How can I sort a path that it contains integer as well as strings? My file names are :

tmp_1483228800-1485907200_0, 
tmp_1483228800-1485907200_1,
tmp_1483228800-1485907200_2,
.... 

I need to sort them according to the integers after the last underline. That's how my code looks like:

act = "." + "/*/raw_results.csv"
files = glob.glob(act)
sorted_list = sorted(files, key = lambda x:int(os.path.splitext(os.path.dirname(x))[0]))

I know the problem is there are lot of integers and some strings in between so it can not convert everything to integer,but I do not know how to solve it. Thanks in advance.

Answer 1

You could simply use str.rsplit() for the key:

>>> lst = ['tmp_1483228800-1485907200_1', 'tmp_1483228800-1485907200_2','tmp_1483228800-1485907200_0']
>>> sorted(lst, key=lambda x: int(x.rsplit('_', 1)[-1]))
['tmp_1483228800-1485907200_0', 'tmp_1483228800-1485907200_1', 'tmp_1483228800-1485907200_2']

Answer 2

code:

import re, os
PATH = "C:\Temp"
lst = ['tmp_1483228800-1485907200_1', 'tmp_1483228800-1485907200_0', 'tmp_1483228800-1485907200_2']

def stringSplitByNumbers(x):
    l = re.findall('\d$', x)[0]
    return [int(y) if y.isdigit() else y for y in l]

print [ os.path.join(PATH, _) for _ in sorted(lst, key=stringSplitByNumbers)]

output:

['C:\\Temp\\tmp_1483228800-1485907200_0', 'C:\\Temp\\tmp_1483228800-1485907200_1', 'C:\\Temp\\tmp_1483228800-1485907200_2']

Answer 3

According to your comments, your files will be in this format:

>>> files = [".../data/tmp_1483228801-1485907200_10/raw_results.csv",
             ".../data/tmp_1483228800-1485907200_1/raw_results.csv",
             ".../data/tmp_1483228801-1485907201_30/raw_results.csv",
             ".../data/tmp_1483228801-1485907200_2/raw_results.csv",
             ".../data/tmp_1483228801-1485907201_9/raw_results.csv"]

You can then just extract all the numbers in those full, raw file paths, and convert those to int . No need to split the path up into directory path segments.
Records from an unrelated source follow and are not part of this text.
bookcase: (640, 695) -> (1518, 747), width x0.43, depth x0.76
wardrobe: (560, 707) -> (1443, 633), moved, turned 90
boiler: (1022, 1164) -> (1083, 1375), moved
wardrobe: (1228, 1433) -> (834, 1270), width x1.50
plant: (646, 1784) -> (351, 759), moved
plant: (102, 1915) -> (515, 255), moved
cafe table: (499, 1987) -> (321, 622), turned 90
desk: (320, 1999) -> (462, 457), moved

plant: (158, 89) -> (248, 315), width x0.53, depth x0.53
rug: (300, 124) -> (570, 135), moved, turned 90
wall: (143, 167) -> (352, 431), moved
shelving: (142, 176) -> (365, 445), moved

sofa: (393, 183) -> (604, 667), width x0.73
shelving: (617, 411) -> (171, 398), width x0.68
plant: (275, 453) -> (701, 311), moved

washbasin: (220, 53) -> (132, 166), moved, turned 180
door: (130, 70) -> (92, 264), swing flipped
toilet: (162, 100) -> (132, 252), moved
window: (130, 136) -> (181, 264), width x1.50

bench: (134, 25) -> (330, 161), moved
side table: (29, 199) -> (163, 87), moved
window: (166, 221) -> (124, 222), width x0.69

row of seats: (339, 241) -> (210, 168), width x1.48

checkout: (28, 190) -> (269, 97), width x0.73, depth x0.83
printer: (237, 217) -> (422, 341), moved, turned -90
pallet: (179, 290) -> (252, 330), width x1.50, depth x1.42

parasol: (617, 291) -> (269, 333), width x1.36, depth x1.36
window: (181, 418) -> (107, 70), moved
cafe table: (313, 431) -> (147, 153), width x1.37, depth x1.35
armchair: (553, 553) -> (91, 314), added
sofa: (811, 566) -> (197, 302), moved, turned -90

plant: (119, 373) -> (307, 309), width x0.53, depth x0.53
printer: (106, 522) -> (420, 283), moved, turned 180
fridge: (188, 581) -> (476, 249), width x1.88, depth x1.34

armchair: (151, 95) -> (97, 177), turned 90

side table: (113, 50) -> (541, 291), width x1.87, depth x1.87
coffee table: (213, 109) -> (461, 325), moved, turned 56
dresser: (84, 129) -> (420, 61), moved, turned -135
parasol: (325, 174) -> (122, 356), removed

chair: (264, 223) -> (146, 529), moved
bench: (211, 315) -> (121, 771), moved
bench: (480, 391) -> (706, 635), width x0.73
>>> [[int(n) for n in re.findall(r"\d+", f)] for f in files]
[[1483228801, 1485907200, 10],
 [1483228800, 1485907200, 1],
 [1483228801, 1485907201, 30],
 [1483228801, 1485907200, 2],
 [1483228801, 1485907201, 9]]

This will extract all the numbers in the path and sort by them, giving the highest priority to the first number it finds. If those other numbers are all the same, that's not a problem, and if those are different, it will sort by those, first.

>>> sorted(files, key=lambda f: [int(n) for n in re.findall(r"\d+", f)])
['.../data/tmp_1483228800-1485907200_1/raw_results.csv',
 '.../data/tmp_1483228801-1485907200_2/raw_results.csv',
 '.../data/tmp_1483228801-1485907200_10/raw_results.csv',
 '.../data/tmp_1483228801-1485907201_9/raw_results.csv',
 '.../data/tmp_1483228801-1485907201_30/raw_results.csv']

If that's not what you want, you can use the (slightly wasteful) key=lambda f: [int(n) for n in re.findall(r"\\d+", f)][-1] to only sort by the last number.